Did luck get the BMW and hard work the Corolla?
 
Unless they were identical twin brothers, they had similar genes but not identical, and their influences, friends, and experiences were also fairly similar but definitely not exactly the same. Studies have shown that parents tend to pay different amounts of attention and to interact differently with their children, even identical twins, which leads to marked differences in their interests and skills, etc. My point is simply that everything that makes up a person comes down to either genetics (nature) or environment (nurture), and that neither of those is something a person chooses. Luck is the root cause of all of it. Getting back to Bill Gates, you said that he could have chosen an easier path and been an office drone, as did some of his very similar peers. Yes, he could have, but he didn't, because of the very specific luck-based factors that shaped him as a person (e.g., his genes, his parents, his specific friends, family, teachers, influences, etc.).

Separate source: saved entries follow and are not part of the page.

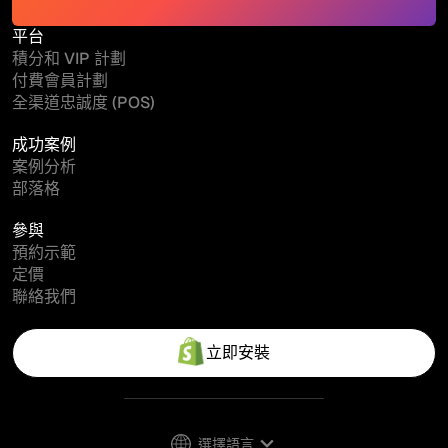
平台
積分和 VIP 計劃
付費會員計劃
全渠道忠誠度 (POS)
成功案例
案例分析
部落格
參與
預約示範
定價
聯絡我們
立即安裝
選擇語言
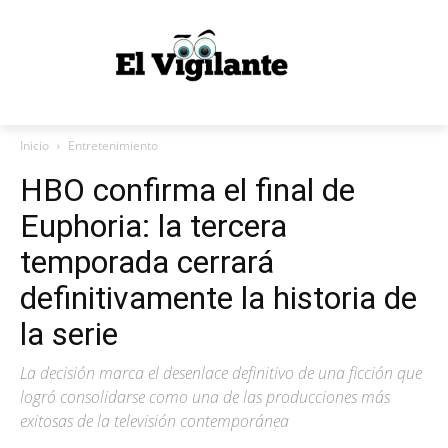
Inicio
Entretenimiento
HBO confirma el final de
Euphoria: la tercera
temporada cerrará
definitivamente la historia de
la serie
La decisión marca el desenlace definitivo de una ficción que
logró consolidarse como una de las producciones más
exitosas de la televisión contemporánea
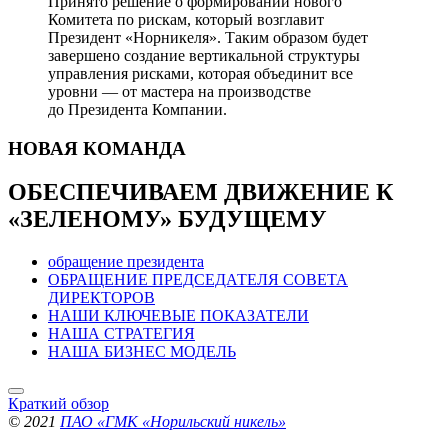
Принято решение о формировании нового
Комитета по рискам, который возглавит
Президент «Норникеля». Таким образом будет
завершено создание вертикальной структуры
управления рисками, которая объединит все
уровни — от мастера на производстве
до Президента Компании.
НОВАЯ
КОМАНДА
ОБЕСПЕЧИВАЕМ ДВИЖЕНИЕ
К
«ЗЕЛЕНОМУ» БУДУЩЕМУ
обращение президента
ОБРАЩЕНИЕ ПРЕДСЕДАТЕЛЯ СОВЕТА
ДИРЕКТОРОВ
НАШИ КЛЮЧЕВЫЕ ПОКАЗАТЕЛИ
НАША СТРАТЕГИЯ
НАША БИЗНЕС МОДЕЛЬ
Краткий обзор
© 2021
ПАО «ГМК «Норильский никель»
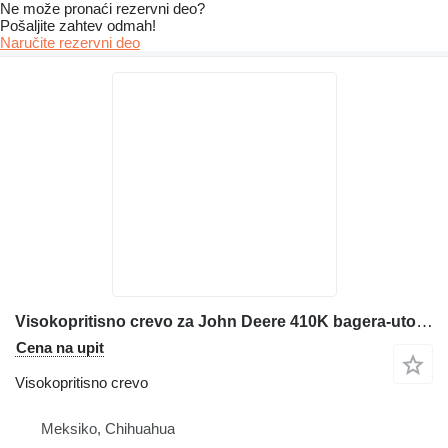
Ne može pronaći rezervni dеo?
Pošaljite zahtev odmah!
Naručite rezervni dеo
Visokopritisno crevo za John Deere 410K bagera-utovarivača
Cena na upit
Visokopritisno crevo
Meksiko, Chihuahua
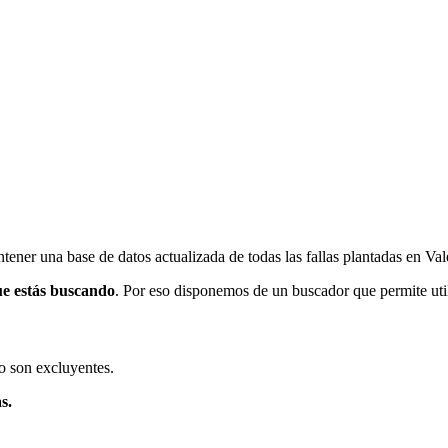
ener una base de datos actualizada de todas las fallas plantadas en Val
ue estás buscando
. Por eso disponemos de un buscador que permite utili
o son excluyentes.
s.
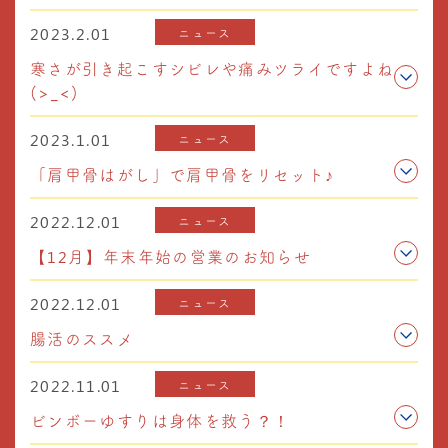
2023.2.01
ニュース
寒さが引き起こすシビレや痛みツライですよね
(>_<)
2023.1.01
ニュース
「肩甲骨はがし」で肩甲骨をリセット♪
2022.12.01
ニュース
【12月】年末年始の営業のお知らせ
2022.12.01
ニュース
腸活のススメ
2022.11.01
ニュース
ビンボーゆすりは身体を救う？！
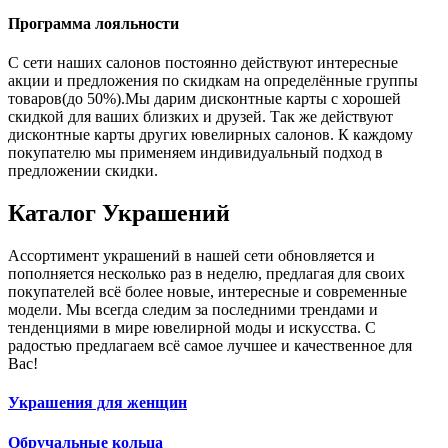
Программа лояльности
С сети наших салонов постоянно действуют интересные
акции и предложения по скидкам на определённые группы
товаров(до 50%).Мы дарим дисконтные карты с хорошей
скидкой для ваших близких и друзей. Так же действуют
дисконтные карты других ювелирных салонов. К каждому
покупателю мы применяем индивидуальный подход в
предложении скидки.
Каталог
Украшений
Ассортимент украшений в нашей сети обновляется и
пополняется несколько раз в неделю, предлагая для своих
покупателей всё более новые, интересные и современные
модели. Мы всегда следим за последними трендами и
тенденциями в мире ювелирной моды и искусства. С
радостью предлагаем всё самое лучшее и качественное для
Вас!
Украшения для женщин
Обручальные кольца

Those things all made him what he turned out to be, but (IMHO) he didn't really "choose" any of that.

Interesting insights.

But aren't you suggesting that we all have some sort of post-birth 'predestination'? That what we are/become, successful/failure, rich/poor, good/bad person are all a matter of things out of our control and more about thousands of inputs and influences as we live?

In that case, the billionaire doesn't deserve praise and the murderer doesn't deserve blame as we are all driven by these lifetimes of influences. We essentially have no choice because, as you say like Bill Gates, "he really didn't choose any of that" and it is a function of our genes and influences that shape our decisions. No?